start Extracted entries

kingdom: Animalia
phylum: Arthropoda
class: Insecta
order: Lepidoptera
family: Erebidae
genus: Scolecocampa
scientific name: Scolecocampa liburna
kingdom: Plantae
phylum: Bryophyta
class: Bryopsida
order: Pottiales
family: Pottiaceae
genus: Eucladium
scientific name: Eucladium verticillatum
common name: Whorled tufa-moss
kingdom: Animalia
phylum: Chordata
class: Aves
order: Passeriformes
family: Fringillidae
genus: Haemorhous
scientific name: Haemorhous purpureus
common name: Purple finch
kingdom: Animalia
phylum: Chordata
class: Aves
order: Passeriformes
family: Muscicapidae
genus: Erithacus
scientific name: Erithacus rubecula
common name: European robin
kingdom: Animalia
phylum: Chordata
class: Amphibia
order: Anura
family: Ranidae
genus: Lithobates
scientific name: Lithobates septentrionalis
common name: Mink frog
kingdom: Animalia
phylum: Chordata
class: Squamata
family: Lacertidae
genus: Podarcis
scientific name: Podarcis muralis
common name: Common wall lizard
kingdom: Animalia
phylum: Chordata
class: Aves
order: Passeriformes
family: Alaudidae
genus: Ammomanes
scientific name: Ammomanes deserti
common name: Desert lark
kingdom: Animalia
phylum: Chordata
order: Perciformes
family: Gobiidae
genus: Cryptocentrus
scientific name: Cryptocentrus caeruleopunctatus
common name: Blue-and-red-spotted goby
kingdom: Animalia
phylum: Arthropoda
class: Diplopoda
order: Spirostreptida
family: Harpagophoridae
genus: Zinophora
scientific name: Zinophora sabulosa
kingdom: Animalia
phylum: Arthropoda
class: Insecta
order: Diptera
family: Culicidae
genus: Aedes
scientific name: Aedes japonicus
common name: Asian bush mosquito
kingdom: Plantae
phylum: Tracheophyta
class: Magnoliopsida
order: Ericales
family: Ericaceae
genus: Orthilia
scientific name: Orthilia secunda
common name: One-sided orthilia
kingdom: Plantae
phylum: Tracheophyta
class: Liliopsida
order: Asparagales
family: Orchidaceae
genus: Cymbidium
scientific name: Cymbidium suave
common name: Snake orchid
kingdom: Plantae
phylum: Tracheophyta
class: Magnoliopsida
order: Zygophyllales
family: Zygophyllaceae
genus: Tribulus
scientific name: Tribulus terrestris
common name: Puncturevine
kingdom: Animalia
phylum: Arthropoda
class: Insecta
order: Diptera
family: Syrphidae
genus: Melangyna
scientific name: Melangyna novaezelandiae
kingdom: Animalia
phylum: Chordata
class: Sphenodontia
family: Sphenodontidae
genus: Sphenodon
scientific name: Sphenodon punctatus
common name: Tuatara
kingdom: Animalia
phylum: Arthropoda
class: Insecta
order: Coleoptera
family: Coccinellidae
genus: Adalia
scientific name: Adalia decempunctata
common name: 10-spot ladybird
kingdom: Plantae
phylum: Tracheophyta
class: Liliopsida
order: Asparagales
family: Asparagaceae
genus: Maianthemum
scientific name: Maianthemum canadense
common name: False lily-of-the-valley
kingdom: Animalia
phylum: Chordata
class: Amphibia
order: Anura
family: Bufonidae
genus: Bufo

end Extracted entries

Output the lines of the material from the line containing "family: Syrphidae" through the end of the material, both included, reproducing them verbatim.

▶ _Response below_
family: Syrphidae
genus: Melangyna
scientific name: Melangyna novaezelandiae
kingdom: Animalia
phylum: Chordata
class: Sphenodontia
family: Sphenodontidae
genus: Sphenodon
scientific name: Sphenodon punctatus
common name: Tuatara
kingdom: Animalia
phylum: Arthropoda
class: Insecta
order: Coleoptera
family: Coccinellidae
genus: Adalia
scientific name: Adalia decempunctata
common name: 10-spot ladybird
kingdom: Plantae
phylum: Tracheophyta
class: Liliopsida
order: Asparagales
family: Asparagaceae
genus: Maianthemum
scientific name: Maianthemum canadense
common name: False lily-of-the-valley
kingdom: Animalia
phylum: Chordata
class: Amphibia
order: Anura
family: Bufonidae
genus: Bufo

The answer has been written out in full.